Figure 5.

Unique binding mode of MEDI3622. (A) The binding mode of MEDI3622 appears different from TACE small molecule and natural protein inhibitors upon structure alignments. (Left) The model of the MEDI3622 (V_H orange and V_L beige)/TACE (magenta) complex was superimposed to crystal structures of TACE M-domains complexed with small molecule inhibitors (PDB 3LE9¹⁹ and 3O64²⁰) through the common TACE M-domains.

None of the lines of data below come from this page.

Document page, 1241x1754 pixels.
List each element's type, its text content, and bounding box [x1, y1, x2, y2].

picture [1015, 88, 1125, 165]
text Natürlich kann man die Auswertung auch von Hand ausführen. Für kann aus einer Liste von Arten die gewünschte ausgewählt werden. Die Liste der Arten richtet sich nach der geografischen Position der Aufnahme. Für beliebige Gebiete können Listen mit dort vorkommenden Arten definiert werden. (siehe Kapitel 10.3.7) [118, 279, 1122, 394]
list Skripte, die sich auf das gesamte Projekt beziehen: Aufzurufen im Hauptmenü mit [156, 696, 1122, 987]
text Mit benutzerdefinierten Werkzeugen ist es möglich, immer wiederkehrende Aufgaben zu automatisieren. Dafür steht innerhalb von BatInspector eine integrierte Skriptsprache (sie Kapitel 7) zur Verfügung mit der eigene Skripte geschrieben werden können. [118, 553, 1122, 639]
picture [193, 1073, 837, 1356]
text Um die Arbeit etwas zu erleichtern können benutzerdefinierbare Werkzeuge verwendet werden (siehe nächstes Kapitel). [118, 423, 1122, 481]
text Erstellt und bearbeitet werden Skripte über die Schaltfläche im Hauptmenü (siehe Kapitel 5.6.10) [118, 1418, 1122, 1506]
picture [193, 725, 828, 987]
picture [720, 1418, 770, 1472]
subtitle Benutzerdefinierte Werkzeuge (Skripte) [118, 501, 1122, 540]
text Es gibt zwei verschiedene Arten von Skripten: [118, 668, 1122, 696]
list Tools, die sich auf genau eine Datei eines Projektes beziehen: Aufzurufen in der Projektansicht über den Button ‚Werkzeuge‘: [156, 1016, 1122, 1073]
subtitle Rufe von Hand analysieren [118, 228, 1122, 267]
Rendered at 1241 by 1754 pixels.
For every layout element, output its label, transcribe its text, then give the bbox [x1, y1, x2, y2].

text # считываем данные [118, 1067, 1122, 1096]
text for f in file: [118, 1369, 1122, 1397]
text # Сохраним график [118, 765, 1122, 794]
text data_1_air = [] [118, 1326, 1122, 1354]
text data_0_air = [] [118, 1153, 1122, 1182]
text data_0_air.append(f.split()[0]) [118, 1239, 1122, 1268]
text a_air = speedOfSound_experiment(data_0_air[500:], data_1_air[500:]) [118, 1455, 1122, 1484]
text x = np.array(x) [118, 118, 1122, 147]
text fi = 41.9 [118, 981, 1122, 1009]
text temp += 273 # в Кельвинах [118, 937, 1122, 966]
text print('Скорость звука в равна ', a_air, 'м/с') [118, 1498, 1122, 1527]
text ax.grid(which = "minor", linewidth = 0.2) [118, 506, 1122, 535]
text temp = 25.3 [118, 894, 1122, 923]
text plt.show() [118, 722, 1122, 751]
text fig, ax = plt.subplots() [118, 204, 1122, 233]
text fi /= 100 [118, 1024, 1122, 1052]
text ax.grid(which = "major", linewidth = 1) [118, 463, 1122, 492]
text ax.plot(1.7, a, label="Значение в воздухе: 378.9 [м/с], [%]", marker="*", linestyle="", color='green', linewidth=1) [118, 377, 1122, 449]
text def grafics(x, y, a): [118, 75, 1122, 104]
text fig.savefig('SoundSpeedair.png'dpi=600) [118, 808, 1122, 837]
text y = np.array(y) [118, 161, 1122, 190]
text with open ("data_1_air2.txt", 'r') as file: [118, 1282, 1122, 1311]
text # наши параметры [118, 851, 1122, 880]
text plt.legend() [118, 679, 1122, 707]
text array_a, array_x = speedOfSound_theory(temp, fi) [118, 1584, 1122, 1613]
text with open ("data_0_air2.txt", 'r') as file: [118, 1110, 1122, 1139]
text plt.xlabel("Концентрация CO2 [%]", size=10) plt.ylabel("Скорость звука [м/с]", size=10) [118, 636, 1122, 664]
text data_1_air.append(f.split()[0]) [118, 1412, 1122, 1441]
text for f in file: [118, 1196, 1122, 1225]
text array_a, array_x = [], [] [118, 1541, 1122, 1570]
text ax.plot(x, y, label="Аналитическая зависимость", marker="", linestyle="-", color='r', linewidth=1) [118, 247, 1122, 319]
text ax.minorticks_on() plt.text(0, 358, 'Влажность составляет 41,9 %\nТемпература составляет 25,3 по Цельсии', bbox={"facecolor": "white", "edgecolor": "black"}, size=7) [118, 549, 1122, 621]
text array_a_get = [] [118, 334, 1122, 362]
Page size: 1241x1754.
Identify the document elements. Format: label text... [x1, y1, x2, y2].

The M-domains for 3LE9 and 3O64 were shown in light pink and pale green and their bound small molecule inhibitors were displayed in yellow and blue sticks, respectively. (Right) The model of the MEDI3622/TACE complex was aligned with the crystal structure of TACE M-domain (light pink) bound to the N-terminal domain of TIMP-3 (blue) (PDB 3CKI). (B) Concurrent binding of MEDI3622 and TIMP-3 to TACE. The concurrent binding of MEDI3622 and TIMP-3 to TACE was assessed using a “sandwich”-like binding assay by Octet. Streptavidin Octet sensors were immobilized with biotinylated MEDI3622 or TIMP-3 (1st response), then incubated with TACE ECD or buffer (2nd response), and lastly followed with TIMP-3 or MEDI3622 (3rd response).